Puis elle examine, en discussion commune, les amendements AC214 de Mme Isabelle Attard et AC235 de Mme Gilda Hobert.

Mme Isabelle Attard. Aujourd’hui, vous ne pouvez pas mettre vos photos de vacances sur les réseaux sociaux, par exemple Facebook, si certains monuments y apparaissent, par exemple le viaduc de Millau et la pyramide du Louvre, constructions dont les architectes sont toujours vivants ou qui sont toujours soumises au droit d’auteur. À l’étranger, songeons à la petite sirène de Copenhague. L’ossuaire de Douaumont est également concerné. En l’absence de législation adéquate, nous demandons une clarification qui permette de prendre des photos d’un panorama. Cette exception au droit d’auteur est d’ailleurs appelée, dans d’autres pays, « liberté de panorama ». Le public ne comprend absolument pas les restrictions actuellement applicables en France.

Je rappelle qu’en 2011 la Cour de cassation a introduit la notion d’inclusion fortuite ou accessoire. Elle devait se prononcer sur le documentaire Être et avoir, car l’auteur d’un manuel scolaire a porté plainte contre celui du documentaire : son livre y apparaissait dix minutes.

Comment déterminer si le sujet d’une photographie, par exemple, est une personne ou un monument ? Une personne qui mettrait des photographies de vacances sur Facebook pourrait ainsi être condamnée à payer des droits.

Mme Gilda Hobert. L’amendement AC235 a le même objet. Il s’agit de permettre de photographier, de dessiner, de reproduire, comme c’est permis dans d’autres pays, une œuvre architecturale apparaissant sur l’espace public.

M. le rapporteur. Je suis défavorable à ces amendements.

Mme la ministre. J’y suis également défavorable. Les dispositions proposées tendraient à permettre une utilisation commerciale de reproductions d’œuvres visibles dans l’espace public. Ce serait de nature à constituer un préjudice pour les auteurs, les architectes, les auteurs d’arts graphiques et plastiques.

Une discussion s’engage au niveau européen, qui porte sur les bouleversements du partage de la valeur propres à l’environnement numérique, des bouleversements au profit de ceux qui maîtrisent la distribution de contenus au détriment de l’amont de la chaîne, représenté par ceux qui prennent le risque de la création, mais ces amendements me semblent de nature à aggraver le déséquilibre actuel, dont les auteurs sont les victimes.

La Commission rejette successivement les amendements.

    Amendement N°AC214 des députées Isabelle Attard et Barbara Pompili

L’article L. 122‑4 du code de la propriété intellectuelle est complété par un alinéa ainsi rédigé :

« Toutefois est autorisée la reproduction, notamment par la peinture, le dessin, la photographie ou le cinéma, des œuvres de toute nature situées de manière permanente dans l’espace public, y compris à l’intérieur des bâtiments ouverts au public, ainsi que la distribution et la communication publique de telles copies. ».

Exposé sommaire

Le droit d’auteur français protège les « œuvres de l’esprit », d’une manière générale, auxquelles appartiennent les œuvres architecturales et les sculptures (CPI L112‑2. 7), dès lors qu’elles sont « originales ». La loi française prévoit des exceptions en fonction de l’usage fait des œuvres (citation, parodie, usage pédagogique) mais pas de leur localisation physique.

[Contenu des données]
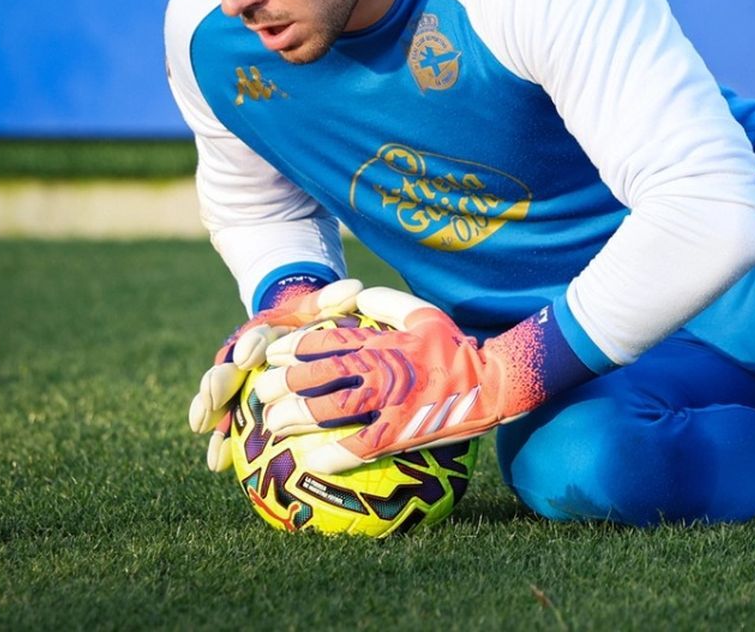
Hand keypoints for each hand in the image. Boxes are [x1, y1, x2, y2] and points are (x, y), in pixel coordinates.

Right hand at [186, 278, 363, 470]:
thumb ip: (335, 300)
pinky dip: (220, 443)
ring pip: (217, 399)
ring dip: (210, 414)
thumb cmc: (314, 327)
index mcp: (265, 335)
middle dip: (216, 383)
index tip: (247, 358)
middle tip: (213, 397)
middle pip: (226, 369)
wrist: (296, 340)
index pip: (257, 337)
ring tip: (204, 431)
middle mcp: (243, 359)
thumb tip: (355, 289)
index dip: (252, 346)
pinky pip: (226, 426)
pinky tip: (217, 463)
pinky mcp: (237, 408)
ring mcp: (236, 385)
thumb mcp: (323, 310)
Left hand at [250, 286, 551, 474]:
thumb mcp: (424, 313)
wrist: (494, 383)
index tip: (271, 355)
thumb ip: (386, 302)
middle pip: (318, 376)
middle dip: (282, 384)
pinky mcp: (401, 432)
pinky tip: (311, 461)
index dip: (292, 348)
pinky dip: (332, 454)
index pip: (326, 341)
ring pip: (330, 410)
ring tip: (272, 425)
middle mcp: (381, 369)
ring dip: (296, 418)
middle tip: (260, 394)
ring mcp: (390, 402)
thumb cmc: (458, 347)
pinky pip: (359, 446)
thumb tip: (354, 294)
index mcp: (382, 341)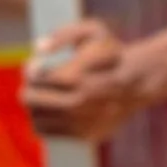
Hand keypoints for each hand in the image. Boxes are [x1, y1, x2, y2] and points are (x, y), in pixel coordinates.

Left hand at [22, 19, 142, 140]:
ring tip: (43, 97)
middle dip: (29, 90)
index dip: (31, 72)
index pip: (37, 79)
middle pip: (32, 100)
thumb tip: (37, 48)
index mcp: (77, 77)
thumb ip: (62, 34)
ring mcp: (81, 122)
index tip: (34, 67)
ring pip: (37, 118)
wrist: (137, 83)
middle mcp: (78, 103)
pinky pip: (48, 132)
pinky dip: (44, 121)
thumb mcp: (93, 30)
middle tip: (33, 84)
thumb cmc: (110, 54)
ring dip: (34, 107)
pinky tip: (52, 110)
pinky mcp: (84, 136)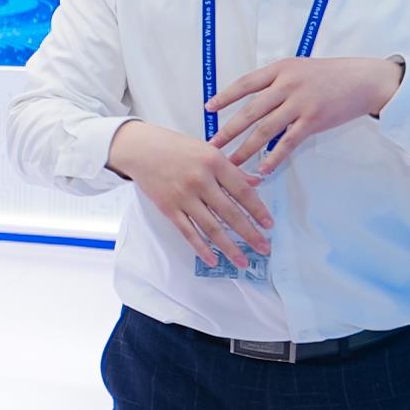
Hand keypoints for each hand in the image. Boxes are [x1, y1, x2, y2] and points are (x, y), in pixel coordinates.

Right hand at [107, 120, 273, 269]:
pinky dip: (201, 247)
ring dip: (229, 247)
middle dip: (250, 233)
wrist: (140, 149)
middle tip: (264, 248)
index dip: (258, 210)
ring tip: (243, 261)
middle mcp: (200, 180)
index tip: (269, 225)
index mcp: (214, 162)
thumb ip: (230, 169)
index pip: (242, 191)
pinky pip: (187, 232)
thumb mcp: (207, 150)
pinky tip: (213, 259)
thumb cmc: (175, 147)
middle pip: (230, 213)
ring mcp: (183, 196)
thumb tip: (255, 183)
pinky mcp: (168, 208)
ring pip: (211, 227)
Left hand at [209, 56, 404, 170]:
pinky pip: (288, 142)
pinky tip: (262, 169)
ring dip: (245, 148)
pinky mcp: (313, 121)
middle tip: (211, 144)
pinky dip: (273, 157)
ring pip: (265, 130)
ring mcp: (300, 104)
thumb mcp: (299, 68)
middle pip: (250, 111)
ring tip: (231, 162)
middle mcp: (287, 85)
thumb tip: (251, 99)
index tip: (208, 108)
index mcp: (280, 70)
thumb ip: (276, 81)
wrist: (365, 80)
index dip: (225, 97)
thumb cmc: (331, 74)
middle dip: (228, 130)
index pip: (245, 84)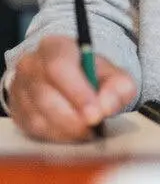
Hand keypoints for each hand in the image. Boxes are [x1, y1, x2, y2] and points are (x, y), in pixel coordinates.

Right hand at [9, 35, 136, 141]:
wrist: (72, 77)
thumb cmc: (91, 74)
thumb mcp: (112, 74)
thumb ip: (118, 86)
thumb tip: (106, 106)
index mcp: (54, 46)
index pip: (59, 67)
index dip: (77, 93)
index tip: (95, 114)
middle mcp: (31, 65)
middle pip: (46, 96)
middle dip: (73, 117)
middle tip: (93, 126)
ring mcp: (20, 88)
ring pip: (38, 117)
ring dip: (66, 130)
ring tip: (88, 131)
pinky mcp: (17, 110)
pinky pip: (33, 129)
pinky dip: (57, 136)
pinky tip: (73, 134)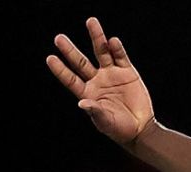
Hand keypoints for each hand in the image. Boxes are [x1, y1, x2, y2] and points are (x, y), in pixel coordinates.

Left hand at [47, 17, 154, 144]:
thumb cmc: (119, 129)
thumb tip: (82, 103)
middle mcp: (97, 81)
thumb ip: (95, 111)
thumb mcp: (105, 122)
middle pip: (81, 62)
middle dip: (70, 51)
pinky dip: (117, 49)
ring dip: (97, 37)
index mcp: (88, 94)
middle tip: (58, 38)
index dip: (60, 69)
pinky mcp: (127, 72)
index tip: (50, 58)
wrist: (140, 128)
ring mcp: (112, 74)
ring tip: (91, 21)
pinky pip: (120, 57)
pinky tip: (113, 41)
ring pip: (101, 52)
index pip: (71, 79)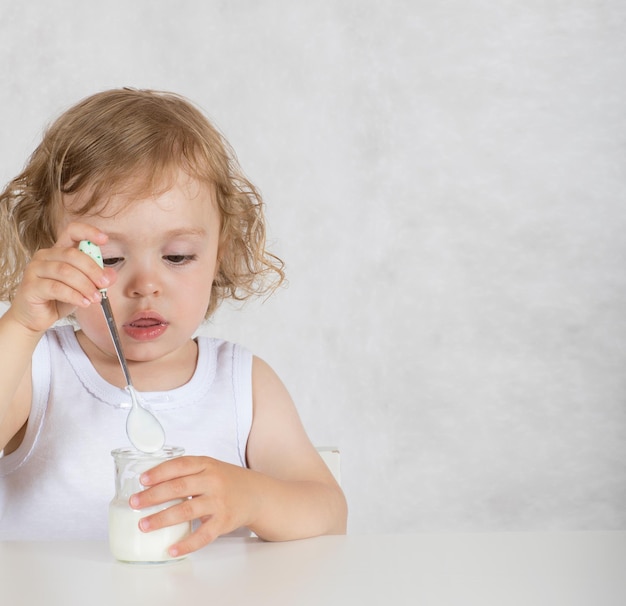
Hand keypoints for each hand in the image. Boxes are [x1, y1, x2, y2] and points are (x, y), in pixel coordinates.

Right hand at [9, 222, 113, 332]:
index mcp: (59, 251)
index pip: (72, 231)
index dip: (88, 232)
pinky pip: (56, 288)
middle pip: (72, 255)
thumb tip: (111, 275)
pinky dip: (74, 296)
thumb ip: (97, 279)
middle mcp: (44, 256)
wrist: (36, 318)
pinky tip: (84, 303)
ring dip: (85, 285)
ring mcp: (34, 269)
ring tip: (96, 298)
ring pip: (65, 272)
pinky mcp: (30, 286)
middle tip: (105, 284)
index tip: (104, 239)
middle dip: (93, 269)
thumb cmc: (59, 299)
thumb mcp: (83, 287)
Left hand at [129, 455, 255, 556]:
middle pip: (179, 487)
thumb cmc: (226, 481)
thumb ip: (186, 472)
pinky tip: (171, 549)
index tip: (142, 480)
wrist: (256, 494)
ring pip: (186, 511)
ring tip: (144, 525)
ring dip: (162, 518)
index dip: (160, 472)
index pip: (180, 465)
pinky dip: (186, 544)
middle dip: (153, 496)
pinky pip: (203, 535)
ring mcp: (219, 502)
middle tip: (134, 503)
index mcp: (206, 465)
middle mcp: (213, 481)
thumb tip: (150, 484)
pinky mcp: (223, 521)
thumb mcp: (210, 468)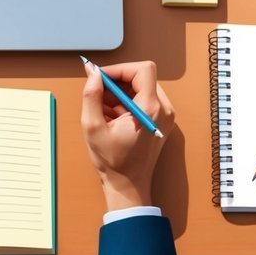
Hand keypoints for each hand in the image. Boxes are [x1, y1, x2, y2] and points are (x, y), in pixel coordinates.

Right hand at [80, 60, 174, 209]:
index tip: (102, 78)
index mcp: (150, 110)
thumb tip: (93, 73)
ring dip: (119, 93)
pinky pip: (143, 99)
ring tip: (103, 110)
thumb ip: (91, 96)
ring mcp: (164, 116)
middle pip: (141, 77)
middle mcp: (163, 110)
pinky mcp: (160, 120)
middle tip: (98, 94)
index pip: (142, 70)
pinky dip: (125, 102)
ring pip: (141, 87)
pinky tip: (111, 117)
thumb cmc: (112, 161)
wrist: (128, 185)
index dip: (120, 69)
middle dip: (117, 82)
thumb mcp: (92, 127)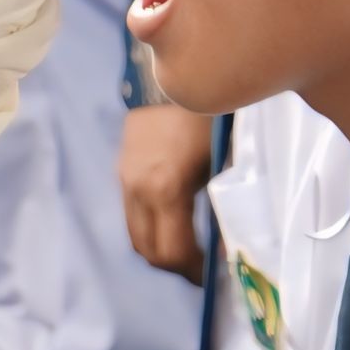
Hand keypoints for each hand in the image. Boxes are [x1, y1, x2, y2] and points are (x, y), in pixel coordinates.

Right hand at [118, 103, 215, 281]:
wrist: (167, 74)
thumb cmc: (208, 115)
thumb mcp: (222, 161)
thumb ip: (221, 204)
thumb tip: (229, 241)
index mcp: (165, 190)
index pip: (173, 252)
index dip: (193, 271)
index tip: (213, 275)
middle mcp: (137, 190)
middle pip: (148, 251)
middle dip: (174, 266)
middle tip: (200, 267)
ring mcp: (124, 180)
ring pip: (135, 235)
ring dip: (159, 248)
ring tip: (186, 247)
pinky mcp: (121, 169)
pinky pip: (131, 213)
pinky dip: (149, 226)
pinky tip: (171, 218)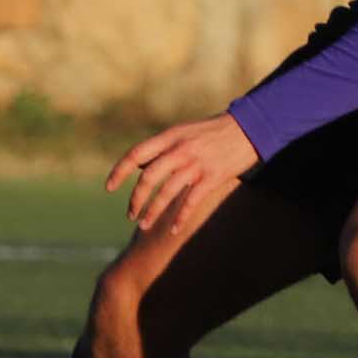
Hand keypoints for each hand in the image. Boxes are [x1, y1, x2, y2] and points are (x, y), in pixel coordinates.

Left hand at [105, 113, 257, 236]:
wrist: (249, 128)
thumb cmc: (213, 132)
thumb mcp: (183, 132)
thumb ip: (162, 148)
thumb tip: (140, 165)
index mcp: (169, 137)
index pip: (136, 154)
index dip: (119, 171)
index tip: (109, 187)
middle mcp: (179, 150)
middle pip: (148, 178)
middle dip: (136, 199)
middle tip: (130, 215)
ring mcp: (196, 164)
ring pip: (166, 192)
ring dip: (152, 211)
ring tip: (143, 225)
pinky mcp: (212, 177)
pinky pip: (190, 201)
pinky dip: (180, 217)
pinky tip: (172, 229)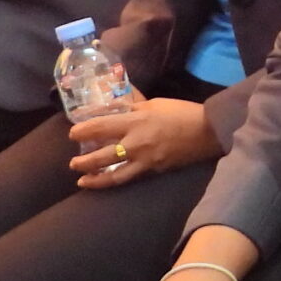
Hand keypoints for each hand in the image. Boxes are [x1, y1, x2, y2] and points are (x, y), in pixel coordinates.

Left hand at [69, 95, 222, 189]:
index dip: (83, 131)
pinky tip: (108, 180)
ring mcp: (145, 160)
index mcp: (135, 122)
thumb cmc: (181, 113)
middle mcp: (136, 144)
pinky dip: (115, 180)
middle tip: (73, 162)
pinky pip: (130, 177)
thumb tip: (116, 99)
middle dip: (83, 162)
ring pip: (114, 176)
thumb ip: (132, 105)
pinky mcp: (154, 170)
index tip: (73, 133)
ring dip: (95, 179)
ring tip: (82, 181)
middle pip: (102, 156)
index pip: (100, 127)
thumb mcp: (154, 103)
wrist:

[Consigne]
Dans l'extrait, quels monuments Mme Isabelle Attard cite-t-elle en exemple lors de son intervention ? Donnez-les tous.

[Corrigé détaillé]
- Le viaduc de Millau
- La pyramide du Louvre
- La petite sirène de Copenhague
- L'ossuaire de Douaumont